Problem requirements: Extract each record and reproduce it exactly.

Saved entries:
◆ ◆ ◆ ◆
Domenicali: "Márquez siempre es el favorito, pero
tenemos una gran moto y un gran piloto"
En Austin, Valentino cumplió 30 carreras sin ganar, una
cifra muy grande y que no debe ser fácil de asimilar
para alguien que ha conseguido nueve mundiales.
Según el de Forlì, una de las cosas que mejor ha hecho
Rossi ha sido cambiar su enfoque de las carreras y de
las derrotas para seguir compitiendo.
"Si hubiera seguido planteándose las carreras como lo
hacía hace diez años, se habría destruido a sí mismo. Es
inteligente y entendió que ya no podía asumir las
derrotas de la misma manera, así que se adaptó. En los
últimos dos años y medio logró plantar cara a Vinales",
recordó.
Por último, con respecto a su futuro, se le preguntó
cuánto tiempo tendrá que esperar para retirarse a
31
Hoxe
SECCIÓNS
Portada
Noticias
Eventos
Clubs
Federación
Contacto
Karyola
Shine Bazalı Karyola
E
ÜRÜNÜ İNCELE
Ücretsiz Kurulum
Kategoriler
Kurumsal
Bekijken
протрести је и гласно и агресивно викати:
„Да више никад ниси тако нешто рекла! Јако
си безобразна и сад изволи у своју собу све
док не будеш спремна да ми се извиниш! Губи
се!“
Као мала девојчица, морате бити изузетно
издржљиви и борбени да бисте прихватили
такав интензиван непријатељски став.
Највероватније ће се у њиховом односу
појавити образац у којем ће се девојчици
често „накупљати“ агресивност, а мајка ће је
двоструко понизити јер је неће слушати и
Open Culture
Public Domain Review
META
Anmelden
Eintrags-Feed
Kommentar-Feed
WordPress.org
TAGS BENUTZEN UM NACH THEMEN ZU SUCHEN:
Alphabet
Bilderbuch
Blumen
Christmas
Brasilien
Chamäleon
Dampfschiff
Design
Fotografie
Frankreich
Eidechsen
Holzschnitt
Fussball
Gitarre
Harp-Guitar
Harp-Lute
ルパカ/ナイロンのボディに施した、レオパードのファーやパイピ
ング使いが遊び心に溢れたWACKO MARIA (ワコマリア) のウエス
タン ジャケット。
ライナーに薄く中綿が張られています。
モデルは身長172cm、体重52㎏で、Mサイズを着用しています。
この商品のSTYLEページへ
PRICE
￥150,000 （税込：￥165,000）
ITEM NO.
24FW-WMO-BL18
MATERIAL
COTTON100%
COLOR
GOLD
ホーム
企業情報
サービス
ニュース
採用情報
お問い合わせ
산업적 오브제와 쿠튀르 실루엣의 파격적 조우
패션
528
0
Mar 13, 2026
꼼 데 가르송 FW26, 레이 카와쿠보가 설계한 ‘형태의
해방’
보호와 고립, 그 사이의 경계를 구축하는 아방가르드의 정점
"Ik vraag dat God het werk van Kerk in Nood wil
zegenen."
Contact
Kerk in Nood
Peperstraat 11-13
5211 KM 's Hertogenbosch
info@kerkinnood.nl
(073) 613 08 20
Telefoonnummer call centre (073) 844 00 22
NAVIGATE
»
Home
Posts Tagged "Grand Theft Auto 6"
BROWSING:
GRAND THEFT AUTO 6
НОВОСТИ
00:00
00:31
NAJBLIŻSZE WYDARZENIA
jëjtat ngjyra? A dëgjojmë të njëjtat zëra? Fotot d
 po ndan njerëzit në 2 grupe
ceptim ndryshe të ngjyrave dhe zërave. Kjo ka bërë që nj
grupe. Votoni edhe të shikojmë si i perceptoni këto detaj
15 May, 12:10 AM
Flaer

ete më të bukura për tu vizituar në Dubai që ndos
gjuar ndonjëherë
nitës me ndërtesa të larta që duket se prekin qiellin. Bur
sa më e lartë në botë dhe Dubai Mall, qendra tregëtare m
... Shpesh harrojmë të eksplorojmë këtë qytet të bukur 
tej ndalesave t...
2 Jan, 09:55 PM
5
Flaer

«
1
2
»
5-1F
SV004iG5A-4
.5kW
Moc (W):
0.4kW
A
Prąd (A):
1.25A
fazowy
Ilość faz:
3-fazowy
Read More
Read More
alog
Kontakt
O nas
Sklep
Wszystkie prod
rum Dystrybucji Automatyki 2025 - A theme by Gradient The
◆ ◆ ◆ ◆
Response area:
Domenicali: "Márquez siempre es el favorito, pero
tenemos una gran moto y un gran piloto"
En Austin, Valentino cumplió 30 carreras sin ganar, una
cifra muy grande y que no debe ser fácil de asimilar
para alguien que ha conseguido nueve mundiales.
Según el de Forlì, una de las cosas que mejor ha hecho
Rossi ha sido cambiar su enfoque de las carreras y de
las derrotas para seguir compitiendo.
"Si hubiera seguido planteándose las carreras como lo
hacía hace diez años, se habría destruido a sí mismo. Es
inteligente y entendió que ya no podía asumir las
derrotas de la misma manera, así que se adaptó. En los
últimos dos años y medio logró plantar cara a Vinales",
recordó.
Por último, con respecto a su futuro, se le preguntó
cuánto tiempo tendrá que esperar para retirarse a
31
Hoxe
SECCIÓNS
Portada
Noticias
Eventos
Clubs
Federación
Contacto
Karyola
Shine Bazalı Karyola
E
ÜRÜNÜ İNCELE
Ücretsiz Kurulum
Kategoriler
Kurumsal
Bekijken
протрести је и гласно и агресивно викати:
„Да више никад ниси тако нешто рекла! Јако
си безобразна и сад изволи у своју собу све
док не будеш спремна да ми се извиниш! Губи
се!“
Као мала девојчица, морате бити изузетно
издржљиви и борбени да бисте прихватили
такав интензиван непријатељски став.
Највероватније ће се у њиховом односу
појавити образац у којем ће се девојчици
често „накупљати“ агресивност, а мајка ће је
двоструко понизити јер је неће слушати и
Open Culture
Public Domain Review
META
Anmelden
Eintrags-Feed
Kommentar-Feed
WordPress.org
TAGS BENUTZEN UM NACH THEMEN ZU SUCHEN:
Alphabet
Bilderbuch
Blumen
Christmas
Brasilien
Chamäleon
Dampfschiff
Design
Fotografie
Frankreich
Eidechsen
Holzschnitt
Fussball
Gitarre
Harp-Guitar
Harp-Lute
ルパカ/ナイロンのボディに施した、レオパードのファーやパイピ
ング使いが遊び心に溢れたWACKO MARIA (ワコマリア) のウエス
タン ジャケット。
ライナーに薄く中綿が張られています。
モデルは身長172cm、体重52㎏で、Mサイズを着用しています。
この商品のSTYLEページへ
PRICE
￥150,000 （税込：￥165,000）
ITEM NO.
24FW-WMO-BL18
MATERIAL
COTTON100%
COLOR
GOLD
ホーム
企業情報
サービス
ニュース
採用情報
お問い合わせ
산업적 오브제와 쿠튀르 실루엣의 파격적 조우
패션
528
0
Mar 13, 2026
꼼 데 가르송 FW26, 레이 카와쿠보가 설계한 ‘형태의
해방’
보호와 고립, 그 사이의 경계를 구축하는 아방가르드의 정점
"Ik vraag dat God het werk van Kerk in Nood wil
zegenen."
Contact
Kerk in Nood
Peperstraat 11-13
5211 KM 's Hertogenbosch
info@kerkinnood.nl
(073) 613 08 20
Telefoonnummer call centre (073) 844 00 22
NAVIGATE
»
Home
Posts Tagged "Grand Theft Auto 6"
BROWSING:
GRAND THEFT AUTO 6
НОВОСТИ
00:00
00:31
NAJBLIŻSZE WYDARZENIA
jëjtat ngjyra? A dëgjojmë të njëjtat zëra? Fotot d
 po ndan njerëzit në 2 grupe
ceptim ndryshe të ngjyrave dhe zërave. Kjo ka bërë që nj
grupe. Votoni edhe të shikojmë si i perceptoni këto detaj
15 May, 12:10 AM
Flaer

ete më të bukura për tu vizituar në Dubai që ndos
gjuar ndonjëherë
nitës me ndërtesa të larta që duket se prekin qiellin. Bur
sa më e lartë në botë dhe Dubai Mall, qendra tregëtare m
... Shpesh harrojmë të eksplorojmë këtë qytet të bukur 
tej ndalesave t...
2 Jan, 09:55 PM
5
Flaer

«
1
2
»
5-1F
SV004iG5A-4
.5kW
Moc (W):
0.4kW
A
Prąd (A):
1.25A
fazowy
Ilość faz:
3-fazowy
Read More
Read More
alog
Kontakt
O nas
Sklep
Wszystkie prod
rum Dystrybucji Automatyki 2025 - A theme by Gradient The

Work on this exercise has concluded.